My perception of life has certainly changed. I certainly won’t ever take life for granted and I will always believe there is an higher power. There has to be; there’s more to life then ‘this’. We were never meant to walk this journey of life alone, even from creation God was present. This is one battle that you/I cannot fight alone. You have to search for that power/strength within you, that being God. We ourselves work in the natural  but with God we work in the supernatural.

Writer’s Block

I think I have writer’s block! But I decided it’s time to write anyway. I’m sure has I start writing, I’ll have lots to share. I think I’ll answer some questions I have roaming around in my head and update you on what’s happening and how I’m progressing on this journey of mine. To say the least it’s been a roller coaster ride and not the fun kind.

Why do I blog, why do I invest in my time to write and what’s a blog anyway? A blog is really the publishing of one’s thoughts, activities and happenings on the internet. Much like journalling but journalling is for personal viewing only; a private writing of your thoughts into a book rather than on the internet. Blogging and journally are both a very effective form of therapy for individuals that need an outlet to release your thoughts and feelings. Whether that be a private journal or a public blog. My doctor recommended I start journalling a long time ago. I did that for a while but then I realized I wanted to share my journey with others and in the process may help others who are walking this same road. So here I am sharing my life with you.

I guess it’s time for a little update on my progress or regression, whatever it might be. A few weeks ago it felt like regression but in reality I cannot honestly say that I am where I would like to be. After five years, I still struggle every day. My nightsleeps are always interrupted with thoughts of panic and fear. Mornings are still a ‘fight for my life’ battle from within my head. I manage with a lot of self-talk, mindfulness (being in the moment) and being aware of my breathing.

A few weeks ago I became very tired, frustrated and discouraged; I was sick of being sick! So I thought I’d take matters into my own hands and take action before this escalated any further. It is one of my greatest fears that my ugly illness will show itself in all of it’s fury once again and I cannot let that happen. I’M AFRAID I WOULD NEVER SURVIVE ANOTHER RELAPSE OF THIS MAGNITUDE EVER AGAIN. So immediately I called my psychiatrist office, expecting to get in immediately (silly me). I certainly would not have called if I had thought this was not an urgent matter. The earliest, the secretary said, “is September 28th” which is my original appointment anyway. So I said in hopelessness and urgency to put me on a wait list; so far….no call!

Coincidentally I had an appointment made with my family doctor for the following day. When I visited him I told him of my issue with my psychiatrist.
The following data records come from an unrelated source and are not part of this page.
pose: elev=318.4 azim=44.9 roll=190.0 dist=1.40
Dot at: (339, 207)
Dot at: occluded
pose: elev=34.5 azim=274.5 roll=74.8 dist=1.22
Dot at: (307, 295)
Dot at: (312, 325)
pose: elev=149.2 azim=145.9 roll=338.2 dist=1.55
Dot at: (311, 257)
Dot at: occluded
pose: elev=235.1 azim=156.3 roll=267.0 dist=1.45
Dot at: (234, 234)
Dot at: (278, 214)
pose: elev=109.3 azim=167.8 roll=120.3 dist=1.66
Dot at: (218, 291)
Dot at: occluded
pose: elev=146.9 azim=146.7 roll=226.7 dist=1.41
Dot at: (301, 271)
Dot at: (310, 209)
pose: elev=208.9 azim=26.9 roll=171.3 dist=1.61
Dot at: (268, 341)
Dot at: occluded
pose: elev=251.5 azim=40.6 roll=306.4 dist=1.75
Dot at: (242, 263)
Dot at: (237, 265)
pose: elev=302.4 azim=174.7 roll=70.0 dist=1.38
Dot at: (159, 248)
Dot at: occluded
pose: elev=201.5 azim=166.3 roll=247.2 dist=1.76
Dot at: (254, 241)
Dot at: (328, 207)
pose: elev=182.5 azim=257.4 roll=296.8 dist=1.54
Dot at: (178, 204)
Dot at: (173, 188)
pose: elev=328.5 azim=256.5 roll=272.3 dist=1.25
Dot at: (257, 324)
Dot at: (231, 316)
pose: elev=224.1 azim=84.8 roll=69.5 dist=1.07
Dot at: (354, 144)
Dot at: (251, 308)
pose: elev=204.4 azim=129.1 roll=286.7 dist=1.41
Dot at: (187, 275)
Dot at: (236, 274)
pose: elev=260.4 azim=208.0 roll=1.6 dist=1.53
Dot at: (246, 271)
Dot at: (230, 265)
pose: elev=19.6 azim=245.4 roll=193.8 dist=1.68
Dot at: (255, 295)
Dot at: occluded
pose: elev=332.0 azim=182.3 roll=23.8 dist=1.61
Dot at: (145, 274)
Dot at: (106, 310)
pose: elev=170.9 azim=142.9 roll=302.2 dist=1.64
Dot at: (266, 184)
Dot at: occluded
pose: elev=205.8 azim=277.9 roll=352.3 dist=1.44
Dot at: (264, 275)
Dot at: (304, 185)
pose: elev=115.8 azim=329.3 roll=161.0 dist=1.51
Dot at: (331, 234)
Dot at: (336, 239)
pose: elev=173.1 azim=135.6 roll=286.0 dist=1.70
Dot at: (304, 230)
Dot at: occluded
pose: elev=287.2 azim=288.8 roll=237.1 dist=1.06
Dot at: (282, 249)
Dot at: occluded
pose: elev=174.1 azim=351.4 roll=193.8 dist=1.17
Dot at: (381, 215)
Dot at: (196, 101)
My doctor, sensing my desperation, assured me he could help. I was, at the time, on 187.5mg of effexor. He thought he should increase by 37.5mg until I reached a maximum of 300mg. I left feeling much encouraged and with an hope that an increase would help. I have now reached my 300mg dose for each day. Now I’m living in hopes that this dosage is going to improve my condition and I’ll feel better. But all in time. So now I wait. AGAIN!

But on the other hand, I am doing so much better than I have in the past. I now have longer periods of time when I feel the sunshine. Days when “hope springs eternal”, meaning; “it is human nature to always find fresh cause for optimism”. So for that I am so grateful and thankful. And pray to God that I will never go back to that cold, dark, ugly place that once I was. All we have to do is hang in there (that’s not easy to do) and never give up.